L’expérience, la connaissance du marché acquise au fil des années, la formation et une grande disponibilité, de discrétion sont ses ingrédients pour prendre soin de ses clients. Son credo est d’apporter aux amateurs une dose de plaisir quotidien « quelque chose qui ne sert à rien mais qui est le sel de la vie ». Quelle joie de vivre avec une œuvre sur papier de Lee Bae, une sculpture en os de Corine Borgnet, une céramique de Françoise Petrovitch, une pièce de Robert Boublil ou encore l’aurore colorée de Sébastien Kito Avec une empathie bienveillante, il guide dans le parcours des galeries et le décryptage des artistes qu’elles représentent. En effet, certaines ne prennent pas toujours la peine de justifier les prix parfois élevés de l’écurie qu’elles représentent. Etant lui-même collectionneur depuis de nombreuses années, Sergio connait toutes les questions que peuvent se poser ses clients comme l’authenticité, la traçabilité, l’état de conservation d’une œuvre. La qualité artistique de la pièce convoitée ainsi que son positionnement dans le parcours de l’artiste ont également une place essentielle. Rien ne parle mieux qu’un exemple !

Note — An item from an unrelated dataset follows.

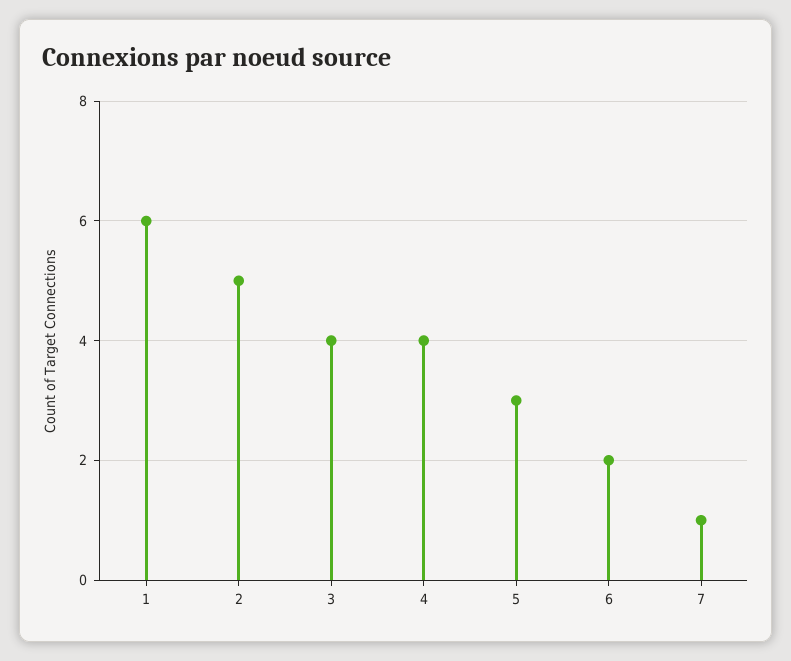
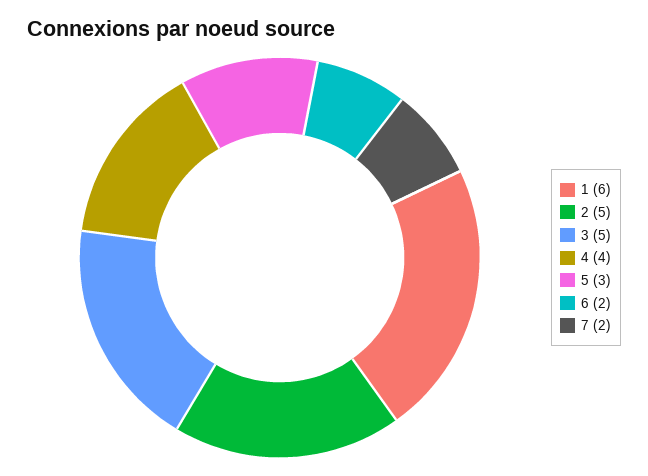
3: 4 -> 5
7: 1 -> 2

Alors, oui, il prend plaisir à montrer la différence entre un Bon JonOne et un mauvais ou un bon Combas et un mauvais. Avec son vécu de collectionneur, il a à cœur d’éviter à ses clients les regrets d’un achat manqué.
Une anecdote le désole régulièrement depuis plusieurs années. Addict à la peinture, il est passé à côté d’une série de 10 tirages argentiques de portraits de Patti Smith par Robert Mapplethorpe. Empreinte émotionnelle indélébile que seule la photo peut créer. Sans doute le déclencheur vers la photographie. Il n’est ni un fan des dédicaces, ni des files d’attente et pourtant, lorsque Nan Goldin est passé chez Artcurial, il a patienté presque 3h00 pour avoir la signature de l’artiste dont le regard le subjugue. Ses images radicales sur la fête, la drogue, la violence, le sexe ou la mort ont marqué sa génération. Était-ce pour la puissance affective que recèlent ces photos ? Des échanges et moments passés avec ses clients, il effectue des recherches, propose, éclaire les choix, épaule pour les sujets de défiscalisation, crée des liens, embarque dans sa passion et reste l’homme des opérations stratégiques sur le long terme. Pour lui, l’art n’est pas un investissement à court terme.